Why did the food pyramid ask people to have 6-11 servings of "bread, rice, and pasta"? That's ludicrous based on what we know now. That amount of stuff isn't great for you, and with the exception of people who are literally starving, no one ever had to be advised to eat more of it. Well, according to Luise Light, the nutrition expert who came up with the original recommendations, her team said you should eat 3-4 servings of wholegrain cereals a day. But the USDA ballooned those numbers and expanded the category to all grains -- including the refined stuff that her recommendations specifically warned against -- for the sake of the processed wheat and corn industries.
The original pyramid has been replaced by a new chart called MyPlate, which doesn't explicitly list serving numbers. But it does still have a wedge reserved for "grains," and now dairy is emphasized with its own glass to the plate's side. What, no guidelines for drinking water? Is there really no water lobby active in Washington today?
That Huge Push For A Minimum Wage Hike Is Coming From Walmart And Amazon
Maybe you've heard the following argument before. Walmart and Amazon are underpaying their workers. Many of these workers are even on food stamps or other government assistance, paid for through taxes. That means we're subsidizing these companies, and they're resisting paying higher wages so the onus for supporting these employees falls on us instead! Well, if you buy that argument, how would you react on hearing that the companies pay above minimum wage, and have pushed for a higher minimum wage nationwide?
If you're wondering why an evil company would ever pay more than they legally need to, the benign answer would be that's how much they figure they've got to offer to get people wanting to work there. Economists say that's not the case with these particular companies. Instead, it looks like they raise wages to act before unions rise out of the deep and make them raise wages even more, or to convince employees that they don't need to unionize. As for why they'd ask for everyone other than their employees to earn more too, the companies say that they, as sellers of stuff, will benefit from consumers having more money to spend.
But there also may be something more sinister here. These companies can afford to pay more than the current minimum, while plenty of other stores struggle to make payroll. That means a higher minimum wage can drive competitors out of business. So, raising the wage to what Walmart pays hurts DanMart, the shitty store that Dan runs. Then raising it all the way to $15, like Amazon is saying we should do, would hurt DanMart even more and would also hurt Walmart too, since that's more than what they otherwise pay.
So, is the only fair solution to ignore these companies' lobbying and instead abolish the minimum wage, and indeed abolish all laws? Maybe, but there's another option, and it's one Walmart and Amazon would hate. We mentioned a couple paragraphs ago the idea of the government subsidizing paychecks like its an evil part of the companies' plans. But what if the government actually did that, openly. A sort of expanded version of something that already exists called the earned income tax credit. Unlike with a higher minimum wage, DanMart won't be on the hook to pay this personally, which is good because Dan can't afford it, since he's a screw-up. Instead, this would be paid for entirely by a tax on the most profitable companies of all, the Walmarts and Amazons, who now have to pay their own employees and everyone else's too.
Okay, that's never going to happen. But you see there are some things that would terrify big corporations a whole lot more than a higher minimum wage, right?

▶ **About this task**
In the article on the food pyramid and the minimum wage, how many daily servings of wholegrain cereals did Luise Light's team recommend? The records below this text were taken from a separate source.

▶ **Entries provided**
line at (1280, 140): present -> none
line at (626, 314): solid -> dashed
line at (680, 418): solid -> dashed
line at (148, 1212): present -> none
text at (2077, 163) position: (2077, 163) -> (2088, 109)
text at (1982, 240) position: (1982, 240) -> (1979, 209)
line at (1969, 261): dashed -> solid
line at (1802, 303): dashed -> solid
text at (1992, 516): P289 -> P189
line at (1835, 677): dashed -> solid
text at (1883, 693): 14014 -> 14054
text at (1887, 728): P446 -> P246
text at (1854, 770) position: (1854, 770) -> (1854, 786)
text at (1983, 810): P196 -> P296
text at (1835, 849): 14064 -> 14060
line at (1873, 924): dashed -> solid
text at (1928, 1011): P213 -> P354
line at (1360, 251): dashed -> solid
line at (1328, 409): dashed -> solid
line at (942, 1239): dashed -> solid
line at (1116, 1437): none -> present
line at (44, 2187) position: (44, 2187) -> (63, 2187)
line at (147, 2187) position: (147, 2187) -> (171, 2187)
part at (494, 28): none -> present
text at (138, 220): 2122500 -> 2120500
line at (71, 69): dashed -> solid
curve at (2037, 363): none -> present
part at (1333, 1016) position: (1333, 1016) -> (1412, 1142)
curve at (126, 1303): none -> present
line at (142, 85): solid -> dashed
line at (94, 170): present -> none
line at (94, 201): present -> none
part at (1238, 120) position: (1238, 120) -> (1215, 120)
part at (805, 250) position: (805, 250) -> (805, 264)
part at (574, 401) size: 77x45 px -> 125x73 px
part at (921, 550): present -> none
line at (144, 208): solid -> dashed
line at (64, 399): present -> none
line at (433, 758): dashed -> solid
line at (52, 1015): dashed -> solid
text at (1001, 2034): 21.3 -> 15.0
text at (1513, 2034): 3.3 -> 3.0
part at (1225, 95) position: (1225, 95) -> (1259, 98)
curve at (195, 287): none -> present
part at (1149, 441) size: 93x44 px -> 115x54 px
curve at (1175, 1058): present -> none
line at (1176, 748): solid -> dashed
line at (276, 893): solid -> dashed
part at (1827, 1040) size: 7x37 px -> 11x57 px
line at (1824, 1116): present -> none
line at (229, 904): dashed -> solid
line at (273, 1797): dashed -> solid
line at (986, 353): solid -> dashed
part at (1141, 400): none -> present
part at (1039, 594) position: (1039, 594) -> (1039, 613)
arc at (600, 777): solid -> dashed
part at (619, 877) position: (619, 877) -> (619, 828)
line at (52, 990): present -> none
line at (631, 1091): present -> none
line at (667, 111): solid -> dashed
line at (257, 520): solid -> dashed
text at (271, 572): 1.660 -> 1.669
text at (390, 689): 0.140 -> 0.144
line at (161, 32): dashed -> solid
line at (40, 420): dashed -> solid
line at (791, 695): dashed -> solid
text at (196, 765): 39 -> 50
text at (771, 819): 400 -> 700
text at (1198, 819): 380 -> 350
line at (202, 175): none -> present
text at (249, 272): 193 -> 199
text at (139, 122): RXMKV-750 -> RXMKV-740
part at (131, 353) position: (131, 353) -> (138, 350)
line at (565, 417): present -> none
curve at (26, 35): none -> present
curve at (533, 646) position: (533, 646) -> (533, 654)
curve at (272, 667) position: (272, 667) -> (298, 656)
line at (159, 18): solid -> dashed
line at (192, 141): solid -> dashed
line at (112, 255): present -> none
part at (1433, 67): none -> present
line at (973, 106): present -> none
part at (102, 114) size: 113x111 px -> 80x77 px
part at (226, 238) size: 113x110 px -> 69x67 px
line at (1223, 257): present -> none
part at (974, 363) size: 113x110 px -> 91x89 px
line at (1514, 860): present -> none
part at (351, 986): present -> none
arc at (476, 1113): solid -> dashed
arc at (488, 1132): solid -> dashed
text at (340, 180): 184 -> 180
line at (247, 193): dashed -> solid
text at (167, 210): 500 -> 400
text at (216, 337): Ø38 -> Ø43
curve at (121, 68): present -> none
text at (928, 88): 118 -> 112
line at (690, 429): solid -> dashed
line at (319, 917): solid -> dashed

▶ **Answer area**
3-4 servings a day.